A real leader is somebody who can help us overcome the limitations of our own individual laziness and selfishness and weakness and fear and get us to do better, harder things than we can get ourselves to do on our own.

—David Foster Wallace, 2000

The U.S. presidency is a Tudor monarchy plus telephones.

—Anthony Burgess, 1972

The first requirement of a statesman is that he be dull.

—Dean Acheson, 1970

Sic semper tyrannis! The South is avenged.

—John Wilkes Booth, 1865

There is nothing more tyrannical than a strong popular feeling among a democratic people.

—Anthony Trollope, 1862

O citizens, first acquire wealth; you can practice virtue afterward.

—Horace, c. 8 BC

I work for a government I despise for ends I think criminal.

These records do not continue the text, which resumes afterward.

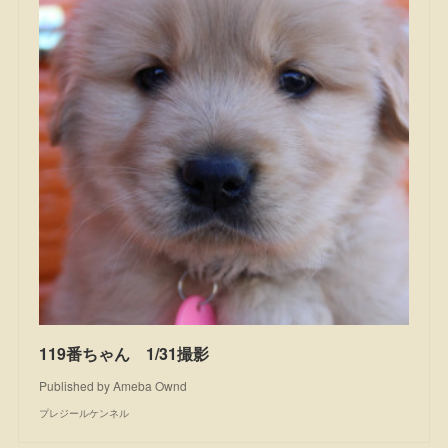
119番ちゃん 1/31撮影
Published by Ameba Ownd
プレジールケンネル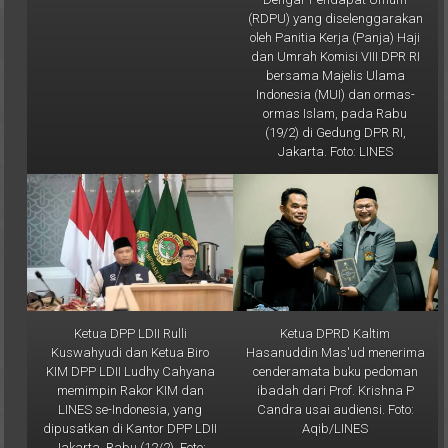
oleh Panitia Kerja (Panja) Haji
dan Umrah Komisi VIII DPR RI
bersama Majelis Ulama
Indonesia (MUI) dan ormas-
ormas Islam, pada Rabu
(19/2) di Gedung DPR RI,
Jakarta. Foto: LINES
Ketua DPP LDII Rulli
Ketua DPRD Kaltim
Kuswahyudi dan Ketua Biro
Hasanuddin Mas'ud menerima
KIM DPP LDII Ludhy Cahyana
cenderamata buku pedoman
memimpin Rakor KIM dan
ibadah dari Prof. Krishna P
LINES se-Indonesia, yang
Candra usai audiensi. Foto:
dipusatkan di Kantor DPP LDII
Aqib/LINES
Jakarta, Rabu (12/2). Foto:
LINES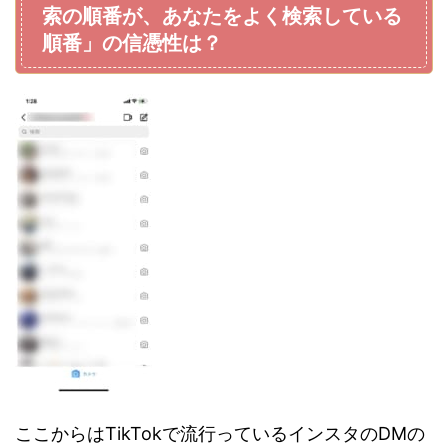
索の順番が、あなたをよく検索している
順番」の信憑性は？
ここからはTikTokで流行っているインスタのDMの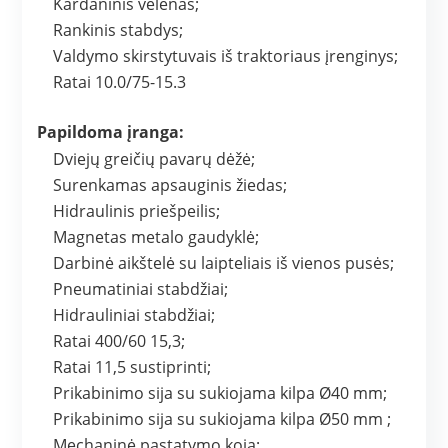
Kardaninis velenas;
Rankinis stabdys;
Valdymo skirstytuvais iš traktoriaus įrenginys;
Ratai 10.0/75-15.3
Papildoma įranga:
Dviejų greičių pavarų dėžė;
Surenkamas apsauginis žiedas;
Hidraulinis priešpeilis;
Magnetas metalo gaudyklė;
Darbinė aikštelė su laipteliais iš vienos pusės;
Pneumatiniai stabdžiai;
Hidrauliniai stabdžiai;
Ratai 400/60 15,3;
Ratai 11,5 sustiprinti;
Prikabinimo sija su sukiojama kilpa Ø40 mm;
Prikabinimo sija su sukiojama kilpa Ø50 mm ;
Mechaninė pastatymo koja;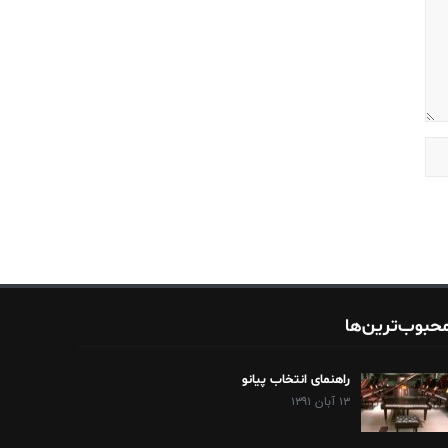
حبوب‌ترین‌ها
راهنمای انتخاب پیانو
۱۳ آبان ۱۳۹۱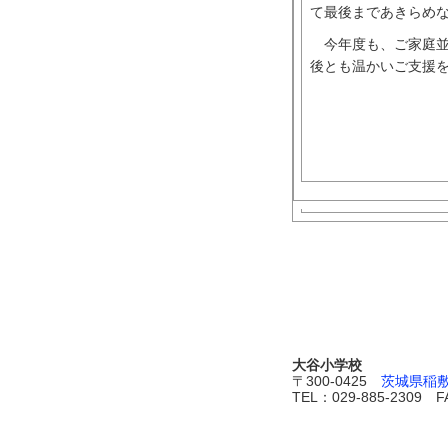
て最後まであきらめ
今年度も、ご家庭並
後とも温かいご支援
大谷小学校
〒300-0425
茨城県稲敷
TEL：029-885-2309 F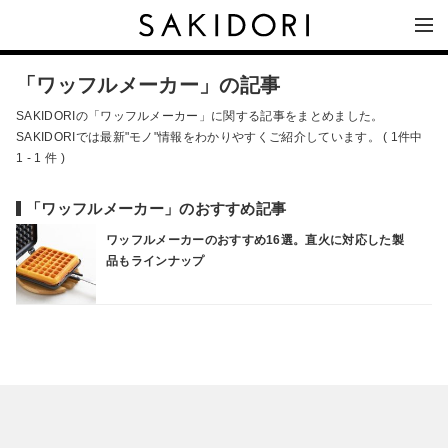
「ワッフルメーカー」の記事
SAKIDORIの「ワッフルメーカー」に関する記事をまとめました。
SAKIDORIでは最新"モノ"情報をわかりやすくご紹介しています。 ( 1件中
1 - 1 件 )
「ワッフルメーカー」のおすすめ記事
ワッフルメーカーのおすすめ16選。直火に対応した製
品もラインナップ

—John Maynard Keynes, 1917

Whether for good or evil, it is sadly inevitable that all political leadership requires the artifices of theatrical illusion. In the politics of a democracy, the shortest distance between two points is often a crooked line.

—Arthur Miller, 2001

Out of the crooked timber of humanity no straight thing was ever made.

—Immanuel Kant, 1784

Every communist must grasp the truth: “Political power grows out of the barrel of a gun.”

—Mao Zedong, 1938

Democracy is the recurrent suspicion that more than half of the people are right more than half of the time.

—E.B. White, 1944

Why has the government been instituted at all? Because the passions of men will not conform to the dictates of reason and justice without constraint.

—Alexander Hamilton, 1787

To be turned from one’s course by men’s opinions, by blame, and by misrepresentation shows a man unfit to hold office.